- It is certain that the Federal Reserves is unsurpassed in its ability to create systemic risk.
- The Federal Reserve is the biggest SIFI of them all.
- Financial markets become the most risky by feeling the safest.
- Not even in principle can any model successfully predict the financial and economic future, so the Federal Reserve cannot know what the results of its own actions might be.
Ben Bernanke’s 2012 lectures on central banking as he has studied and practiced it, now published as The Federal Reserve and the Financial Crisis, make a short (129 pages), direct and instructive discussion of what is the world’s most potent financial institution, for better and for worse. In the wake of the 21st century’s financial crises, there has been a lot of regulatory agonizing about “SIFIs,” or “systemically important financial institutions.” The Federal Reserve itself is the biggest SIFI of them all.
One can debate whether this has resulted in “The Global Curse of the Federal Reserve,” as is argued by Brendan Brown, but it is certain that the Federal Reserve is unsurpassed in its ability to create systemic risk for everybody else through its unlimited command of the principal global fiat money.
Mr. Bernanke’s chairmanship of the Federal Reserve Board, which will run from 2006 to 2014 (it appears), will without doubt go down in financial history as highly memorable for remarkable emergency actions and a vast expansion of central banking. When financial histories are written in the future, they will want to cite this book.
How future histories characterize the author will reflect something they will know, which we cannot: what the outcome of the Bernanke Fed’s massive manipulation of the government debt and mortgage markets will have been. This is something that we, and the Federal Reserve itself, now can only guess about. We do know that this has taken the Bernanke Fed’s assets to $3.5 trillion, including $1.2 trillion of real estate mortgages. The then-dominant personality in the Fed, Benjamin Strong, famously decided in 1927 to give the stock market a “little coup de whiskey.” Ben Bernanke decided to give the bond market a barrel or so of whiskey, in a way which would have astonished previous generations of Federal Reserve Governors, and have been utterly unimaginable to the authors of the Federal Reserve Act. The ultimate outcome of this manipulation will probably render Chairman Bernanke in future histories as either a great hero or a great bum. An intriguing personal gamble.
If only the Chairman, the Governors, the Presidents and the scores of Ph.D. economists of the Federal Reserve could know the future! Then they could carry out their mandates without the many mistakes, deflationary and inflationary (including both goods price inflations and asset price inflations), which have marked the history of the Fed. These mistakes should not surprise us. Bernanke quotes Arthur Burns, the Federal Reserve Chairman in the 1970s and author of the Great Inflation of those days: “In a rapidly changing world, the opportunities for making mistakes are legion”—“which is certainly true,” Bernanke honestly adds. [p. 34]
Bernanke reflects on the fact that economists of the 1960s, before the Great Inflation, foolishly came to believe in what they called “fine tuning”—“the notion that the Fed and fiscal policy and other government policies could keep the economy more or less perfectly on course.” [p.34] Surprising as it may seem, this was actually believed by intelligent and well-educated economists. Some of them held a conference in 1967, for example, to discuss “Is the Business Cycle Obsolete?” It wasn’t.

§ **RECORDS SUPPLIED**

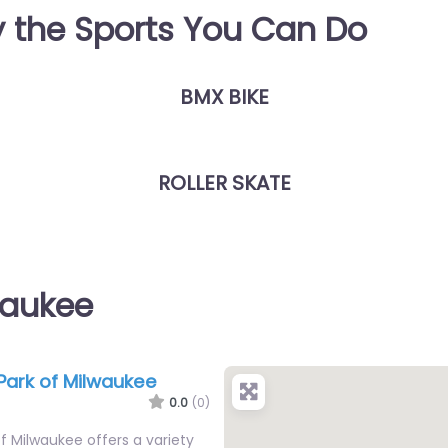
y the Sports You Can Do
BMX BIKE
ROLLER SKATE
waukee
Park of Milwaukee
0.0
(0)
f Milwaukee offers a variety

§ **ACTIVITY LIST**
1 – Repeat the passage of the Federal Reserve book review between "- It is certain" and "Reserve is the biggest SIFI of them all.", inclusive.
2 – Answer these questions from the Federal Reserve book review:
(a) What total did the Bernanke Fed's assets reach?
(b) Who decided in 1927 to give the stock market a "little coup de whiskey"?
(c) What question did the 1967 conference discuss?
3 – Pick up the Federal Reserve book review after its final sentence and keep writing it.
The lines play no part in this work.

§ **ACTIVITY ANSWERS**
1 –
- It is certain that the Federal Reserves is unsurpassed in its ability to create systemic risk.
- The Federal Reserve is the biggest SIFI of them all.

2 –
(a) $3.5 trillion, including $1.2 trillion of real estate mortgages.
(b) Benjamin Strong.
(c) "Is the Business Cycle Obsolete?"

3 –
This notion of fine tuning “turned out to be too optimistic, too hubristic, as we collectively learned during the 1970s,” Bernanke writes. “So one of the themes here is that—and this probably applies in any complex endeavor—a little humility never hurts.” [p.35] A charming and very true statement.
The record of the Federal Reserve at economic and financial forecasting, including missing the extent of the Housing Bubble and the huge impact of its collapse, and failing to forecast the ensuing sharp recession, strengthens this wise case for humility on the Federal Reserve’s part. Such humility seems especially appropriate about attempts to predict financial market dynamics. As Bernanke recently said about rapid increases in bond yields, “Well, we were a little puzzled by that.”
In a 1996 speech otherwise famous for raising the question of “irrational exuberance,” then- Federal Reserve Chairman Alan Greenspan sensibly discussed the limits of the Fed’s knowledge. “There is, regrettably, no simple model of the American economy that can effectively explain the levels of output, employment, and inflation,” he said. “In principle, there may be some unbelievably complex set of equations that does that. But we [the Fed] have not been able to find them, and do not believe anyone else has either.” Indeed, they have not, as subsequent history has amply demonstrated. Moreover, in my view, not even in principle can any model successfully predict the financial and economic future, so the Federal Reserve cannot know what the results of its own actions will be.
However, the 21st century Federal Reserve and its economists again became optimistic, and perhaps hubristic, about their abilities when their Chairman Greenspan had been dubbed “The Maestro” by the media and knighted by the Queen of England (it is now hard to remember the faith he and the Fed then inspired). Of particular pride, they thought they were observing a durable so-called “Great Moderation” of macro-economic behavior, and gave their own policies an important share of the credit. Bernanke insists that the Great Moderation was “very real and striking.” [p. 38] Yet, since it is apparent that the Great Moderation led to the Great Bubble and the Great Collapse, how could it have been so real?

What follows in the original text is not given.